If your school is also fielding the “what phone” question
Plenty of parents, once they know phones are away all day, decide the journey only needs a basic handset. If families ask you what to get, point them at our ranked list of simple phones and the ninety-second picker. The wider school-side guidance, including a note for senior leaders and an assembly outline, is on our page for teachers and carers.
Common questions
Does the guidance require a specific method? No. It sets the expectation that schools are mobile-phone-free by default during the day. The method (off-and-away, hand-in, lockers or pouches) is for each school to choose.
Can pupils still bring a phone to school? Yes, unless your school decides otherwise. The common approach is that a phone may be carried for the journey but not used or seen during the day.
Where can I read the official guidance? Search for “Mobile phones in schools” on GOV.UK for the DfE guidance, and the House of Commons Library briefing of the same name for a policy summary.
Is the policy different for a primary school? The structure is the same. Primary schools tend to pick off and away or a full no-phones-on-site rule, since a phone is rarely needed for a short supervised journey. Keep the journey line in clause 3 if some children walk home alone. Secondaries more often use lockers or pouches.
Do we need a separate staff phone policy? A short clause is usually enough. Staff model the rule, so personal phones are not used in front of pupils during lessons or supervision except for an agreed work purpose. Add clause 4a above.

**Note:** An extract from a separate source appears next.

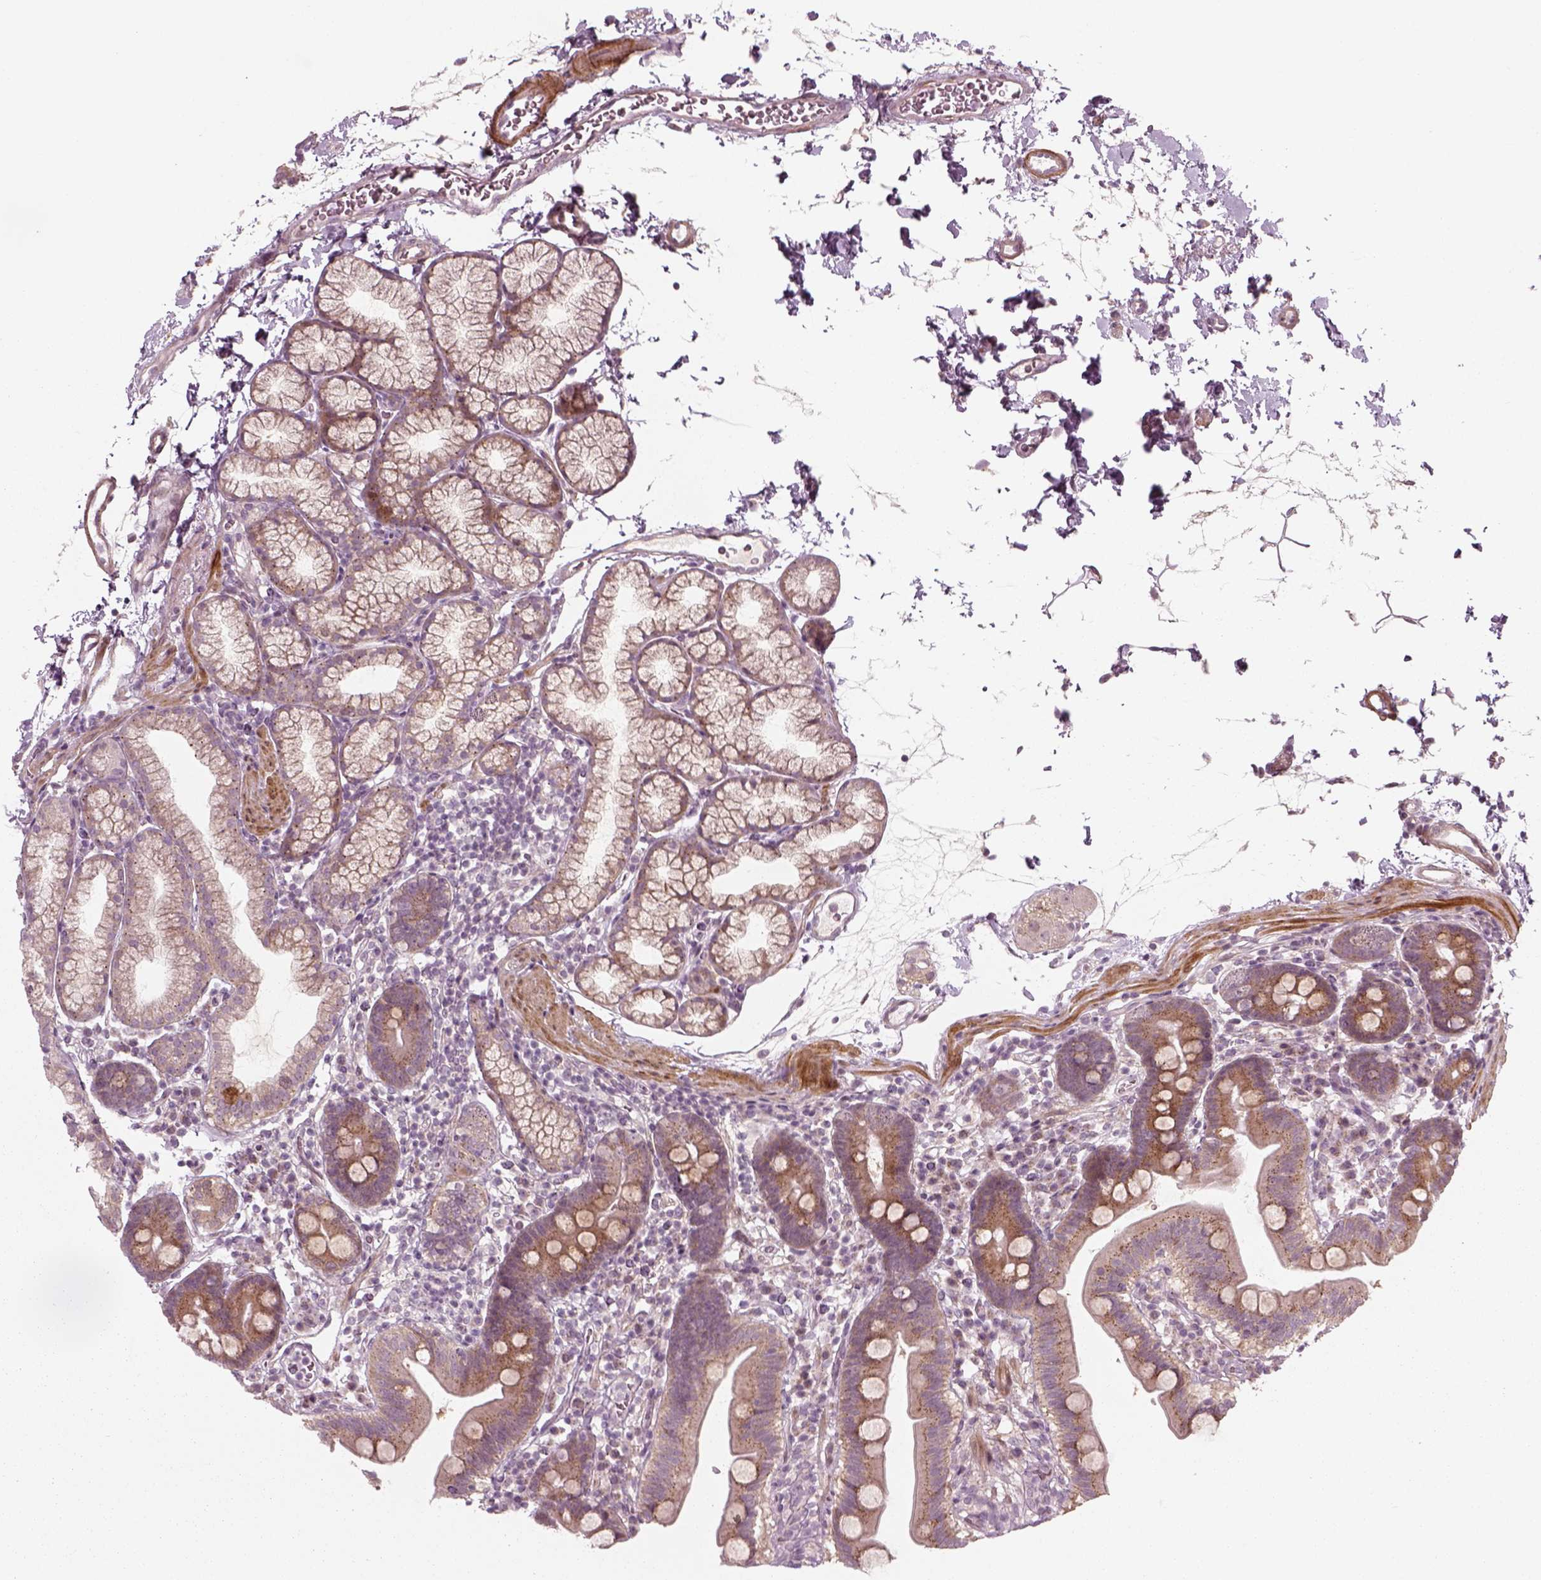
{"staining": {"intensity": "weak", "quantity": "25%-75%", "location": "cytoplasmic/membranous"}, "tissue": "duodenum", "cell_type": "Glandular cells", "image_type": "normal", "snomed": [{"axis": "morphology", "description": "Normal tissue, NOS"}, {"axis": "topography", "description": "Pancreas"}, {"axis": "topography", "description": "Duodenum"}], "caption": "IHC of normal duodenum shows low levels of weak cytoplasmic/membranous staining in about 25%-75% of glandular cells.", "gene": "MLIP", "patient": {"sex": "male", "age": 59}}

Can an academy trust adopt one policy across all its schools? Yes. A trust can run one policy and leave the method open per school, with sign-off at trust board level.
Does the policy cover smartwatches? Yes. Clause 2 already covers smartwatches with messaging or internet, and any device that can call, message or browse.
How does this fit Ofsted? Ofsted has looked at how a school’s mobile phone policy works in practice since September 2024, so the thing that matters is a clear policy that staff apply consistently, not the choice of method.
This template is offered free for any UK school to adapt. It’s based on Department for Education guidance (GOV.UK) and isn’t a substitute for your own governance sign-off.